Produtores de grama aumentam vendas com a Copa do Mundo
Produtores de grama em Itapetininga estão aproveitando a Copa do Mundo para aumentar suas vendas, oferecendo variedades de grama como esmeralda e bermuda, que são preferidas por sua resistência e adaptação.
A Copa do Mundo movimenta um mercado que costuma operar longe dos holofotes, mas tem papel direto na qualidade das partidas: a produção de grama para campos esportivos.

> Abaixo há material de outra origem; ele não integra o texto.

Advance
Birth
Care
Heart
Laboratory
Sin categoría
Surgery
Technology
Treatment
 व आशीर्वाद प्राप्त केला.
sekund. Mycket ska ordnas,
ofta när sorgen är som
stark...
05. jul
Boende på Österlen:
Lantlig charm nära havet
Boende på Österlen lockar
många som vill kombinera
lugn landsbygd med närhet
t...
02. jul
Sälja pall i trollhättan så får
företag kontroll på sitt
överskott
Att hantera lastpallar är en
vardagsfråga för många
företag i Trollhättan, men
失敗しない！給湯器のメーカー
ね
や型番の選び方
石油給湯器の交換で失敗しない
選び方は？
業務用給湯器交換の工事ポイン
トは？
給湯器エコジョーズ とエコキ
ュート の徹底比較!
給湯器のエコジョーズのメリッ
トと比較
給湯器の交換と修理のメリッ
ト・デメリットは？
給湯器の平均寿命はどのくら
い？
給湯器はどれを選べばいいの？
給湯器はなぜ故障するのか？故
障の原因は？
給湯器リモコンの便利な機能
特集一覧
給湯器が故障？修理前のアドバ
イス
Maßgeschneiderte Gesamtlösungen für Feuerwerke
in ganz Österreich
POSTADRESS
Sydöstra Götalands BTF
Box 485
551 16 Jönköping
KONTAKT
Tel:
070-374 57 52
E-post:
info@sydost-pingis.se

Mesmo sem o Brasil entre os países-sede do torneio, produtores de Itapetininga, no interior de São Paulo, aproveitam o ambiente de maior interesse pelo futebol para ampliar a comercialização de gramados destinados a clubes, centros de treinamento, escolas e estruturas esportivas em diferentes regiões do país.
Em Itapetininga, produtores relatam crescimento nas vendas de gramados, com maior interesse por áreas destinadas a treinos, partidas e atividades recreativas.

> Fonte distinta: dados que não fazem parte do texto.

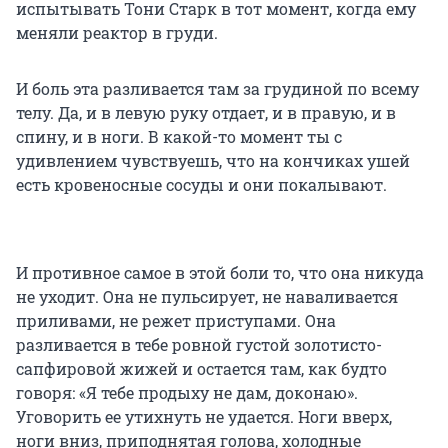
испытывать Тони Старк в тот момент, когда ему
меняли реактор в груди.
И боль эта разливается там за грудиной по всему
телу. Да, и в левую руку отдает, и в правую, и в
спину, и в ноги. В какой-то момент ты с
удивлением чувствуешь, что на кончиках ушей
есть кровеносные сосуды и они покалывают.
И противное самое в этой боли то, что она никуда
не уходит. Она не пульсирует, не наваливается
приливами, не режет приступами. Она
разливается в тебе ровной густой золотисто-
сапфировой жижей и остается там, как будто
говоря: «Я тебе продыху не дам, доконаю».
Уговорить ее утихнуть не удается. Ноги вверх,
ноги вниз, приподнятая голова, холодные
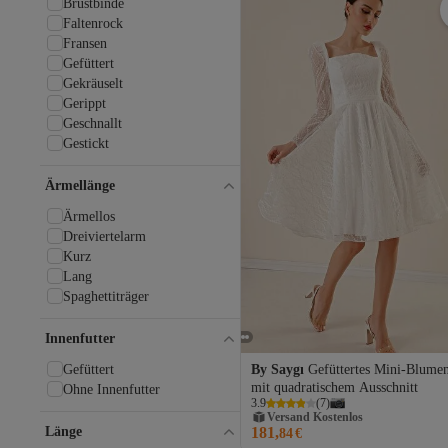
Brustbinde
Faltenrock
Fransen
Gefüttert
Gekräuselt
Gerippt
Geschnallt
Gestickt
Gestreift
Getarnt
Ärmellänge
Gewebte Details
Ärmellos
Gipeli
Dreiviertelarm
Jacquard Panel
Kurz
Keine Details
Lang
Kette
Spaghettiträger
Konfusionen
Kräuseln / Drapieren
Innenfutter
Künstliche Feder
Kunstleder
Gefüttert
By Saygı
Gefüttertes Mini-Blumen
Kunstpelz
mit quadratischem Ausschnitt
Ohne Innenfutter
Versand Kostenlos
Mehrere Ausschnitte
3.9
(
7
)
Gratis Versand
Metall/Kunststoff-Zubehör
Länge
181,
Versand Kostenlos
84
€
Mit Gürtel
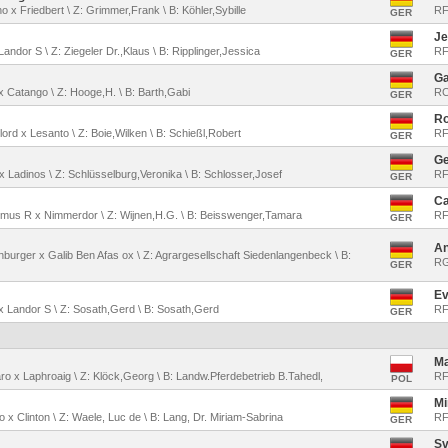
no x Friedbert \ Z: Grimmer,Frank \ B: Köhler,Sybille
RF
GER
Je
Landor S \ Z: Ziegeler Dr.,Klaus \ B: Ripplinger,Jessica
RF
GER
Ga
 x Catango \ Z: Hooge,H. \ B: Barth,Gabi
RC
GER
Ro
lord x Lesanto \ Z: Boie,Wilken \ B: Schießl,Robert
RFV
GER
Ge
s x Ladinos \ Z: Schlüsselburg,Veronika \ B: Schlosser,Josef
RF
GER
Ca
rmus R x Nimmerdor \ Z: Wijnen,H.G. \ B: Beisswenger,Tamara
RF
GER
An
nburger x Galib Ben Afas ox \ Z: Agrargesellschaft Siedenlangenbeck \ B:
RG
GER
Ev
 x Landor S \ Z: Sosath,Gerd \ B: Sosath,Gerd
RF
GER
Ma
aro x Laphroaig \ Z: Klöck,Georg \ B: Landw.Pferdebetrieb B.Tahedl,
RF
POL
Mi
o x Clinton \ Z: Waele, Luc de \ B: Lang, Dr. Miriam-Sabrina
RF
GER
Sv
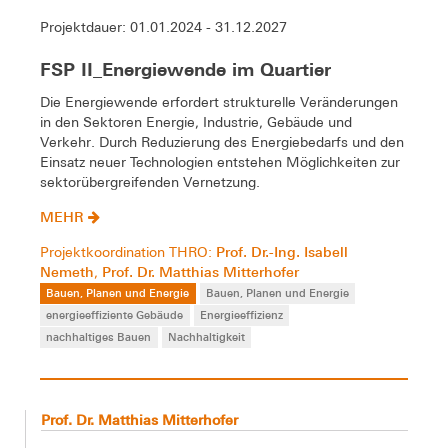
Projektdauer: 01.01.2024 - 31.12.2027
FSP II_Energiewende im Quartier
Die Energiewende erfordert strukturelle Veränderungen
in den Sektoren Energie, Industrie, Gebäude und
Verkehr. Durch Reduzierung des Energiebedarfs und den
Einsatz neuer Technologien entstehen Möglichkeiten zur
sektorübergreifenden Vernetzung.
MEHR
Prof. Dr.-Ing. Isabell
Projektkoordination THRO:
Nemeth
Prof. Dr. Matthias Mitterhofer
,
Bauen, Planen und Energie
Bauen, Planen und Energie
energieeffiziente Gebäude
Energieeffizienz
nachhaltiges Bauen
Nachhaltigkeit
Prof. Dr. Matthias Mitterhofer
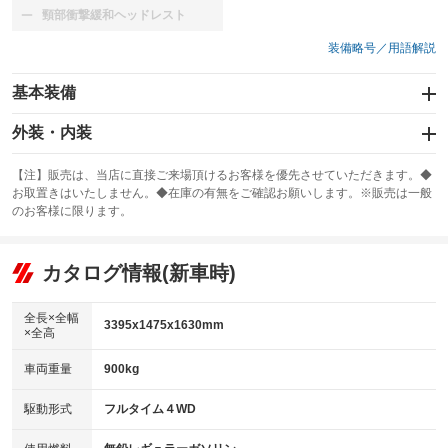
頸部衝撃緩和ヘッドレスト
：装備なし
装備略号／用語解説
基本装備
エアバッグ：運転席/助手席
外装・内装
：装備あり
スライドドア
カーナビ
：装備なし
：装備なし
【注】販売は、当店に直接ご来場頂けるお客様を優先させていただきます。◆
お取置きはいたしません。◆在庫の有無をご確認お願いします。※販売は一般
サンルーフ
ABS
TV
：装備なし
：装備あり
：装備なし
のお客様に限ります。
エアコン
Wエアコン
オーディオ：CDまたはCDチェンジャー
：装備あり
：装備なし
：装備あり
リフトアップ
パワーステアリング
カタログ情報(新車時)
ビジュアル
：装備なし
：装備あり
：装備なし
ダウンヒルアシストコントロール
アルミホイール
：装備なし
：装備なし
全長×全幅
3395x1475x1630mm
×全高
パワーウィンドウ
盗難防止システム
革シート
ハーフレザーシート
：装備あり
：装備なし
：装備なし
：装備なし
車両重量
900kg
アイドリングストップ
ドライブレコーダー
キーレス
LEDヘッドランプ
：装備なし
：装備なし
：装備あり
：装備なし
USB入力端子
Bluetooth接続
駆動形式
フルタイム４WD
HID(キセノンライト)
ポータブルナビ
：装備なし
：装備なし
：装備なし
：装備なし
100V電源
クリーンディーゼル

O movimento mostra que o torneio também alcança atividades agrícolas ligadas à infraestrutura esportiva, além de setores como turismo, comércio, mídia e serviços.
Na região, algumas propriedades mantêm áreas extensas dedicadas ao cultivo de variedades próprias para campos profissionais, espaços de lazer e projetos esportivos.
Parte da produção segue para clientes do Sudeste, onde há demanda por gramados resistentes, adaptados ao clima e preparados para uso frequente.
O clima de Copa também estimula reformas, compra de placas e melhorias em campos que recebem atletas amadores, profissionais e alunos de escolas esportivas.
Grama influencia desempenho no campo
A escolha da variedade interfere diretamente na qualidade do jogo, porque cada tipo de grama reage de forma diferente ao pisoteio, ao clima e à manutenção.
A grama esmeralda aparece entre as opções mais procuradas por sua resistência e boa adaptação às condições encontradas em campos brasileiros.
A bermuda também é valorizada no uso esportivo, principalmente pela capacidade de suportar movimentação intensa e se recuperar após partidas e treinos frequentes.
Um gramado uniforme ajuda a bola a rolar melhor, favorece deslocamentos mais seguros e reduz irregularidades que podem prejudicar jogadas durante uma partida.
A superfície também influencia a segurança dos atletas, já que um campo bem cuidado pode amenizar impactos e diminuir riscos associados a quedas.
Por isso, produtores voltados ao mercado esportivo investem em manejo desde o preparo do solo até a colheita, buscando placas mais fortes e regulares.
Produção local ganha relevância
O caso de Itapetininga mostra como a produção de grama esportiva combina técnica agrícola, manejo especializado e ligação direta com o mercado do futebol.
Empresas locais acumulam experiência no cultivo de variedades usadas em campos, clubes, áreas comerciais e espaços destinados à prática esportiva.
Com a Copa em evidência, esse segmento ganha visibilidade porque a qualidade do gramado influencia a experiência de jogadores, treinadores e torcedores.
A demanda aquecida também movimenta a economia regional, envolvendo propriedades rurais, equipes de manejo, transporte, preparo de solo e serviços de instalação.
Mais do que um elemento visual, a grama faz parte da base física do futebol e interfere na forma como o jogo acontece.